Reconstruir o vocabulário
É inevitável reconhecer que o programa de residência altera concepções de espaço e de tempo na produção do artista. De espaço, pois a configuração do ateliê oferecido sempre causa um estranhamento e os trajetos, geralmente feitos a pé, proporcionam descobertas e encontros que resultam em pesquisas multidisciplinares. A questão do tempo já merece uma apreciação mais subjetiva. Se o artista, por um lado, ganha condições concretas para agilizar seu trabalho (oficinas, materiais e despesas pagas para não ter de se preocupar com seu final de mês), por outro lado deve estar predisposto a uma demora maior para encontrar suas ferramentas habituais (onde comprar determinado papel; qual o melhor laboratório fotográfico; como construir uma caixa). Ora, é nessas circunstâncias dificilmente tangíveis que se reconhece o impacto, e portanto o valor, da experiência da residência na formação do artista. Não é a profusão dos recursos, mas, sobretudo, sua eventual falta que pode levá-lo a operar transformações importantes em sua linguagem. Rivane Neuenschwander, a primeira brasileira a ser contemplada pelo Iaspis, encontra-se nessa tentativa de reconstruir seu vocabulário simbólico e formal num ateliê quatro vezes maior que o espaço onde trabalha, em Belo Horizonte. Antes disso, passara dois anos no Royal College de Londres, onde, pelo contrário, a exiguidade de seu local de trabalho foi determinante para o ambiente que construiu na 24ª Bienal de Arte de São Paulo. Usando plástico transparente e adesivo, coletou pequenas sobras encontradas nos trajetos da casa (migalhas de pão, casca de cebola, pêlos etc.), que acabaram servindo de alicerce para ladrilhar o espaço institucional da arte. A discussão se inseria na confluência do interno (o doméstico) com o externo (a linguagem internacional do minimalismo).

Institucionalização da arte
São fatores decisivos que conseguem atrair artistas do calibre de Annette Messager, Felix Gonzales-Torres, Mona Hatoum, Regina Silveira, Maurizio Cattelan e Janine Antoni a esse nomadismo cultural. Menos ponderável é afirmar que a residência internacional entrou na lista de compromissos dos artistas; isto é, virou uma forma contemporânea de planejar uma carreira, sabendo potencializar o prestígio e o conhecimento adquiridos nesse projeto semi-educacional e semiprofissional no exterior.

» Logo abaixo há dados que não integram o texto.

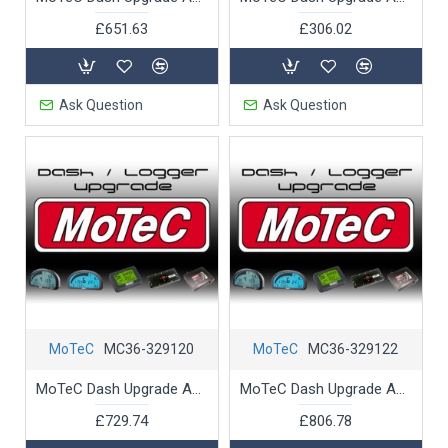
£651.63
£306.02
Ask Question
Ask Question
MoTeC
MC36-329120
MoTeC
MC36-329122
MoTeC Dash Upgrade ADL 2 Pro Logging Advance Analysis
MoTeC Dash Upgrade ADL 2 Remote Logging
£729.74
£806.78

A rápida institucionalização da arte pode ser verificada na programação de residências deste verão em Estocolmo, que já entrega o mapa das inter-relações entre as partes do mundo: são artistas provenientes de Paris, Belo Horizonte, Nova York, Bancoc, Berlim, Camarões, Londres, Buenos Aires, Barcelona e China.


Lisette Lagnado é crítica de arte e curadora independente, autora de "Leonilson - São Tantas as Verdades" (Dórea Books and Art).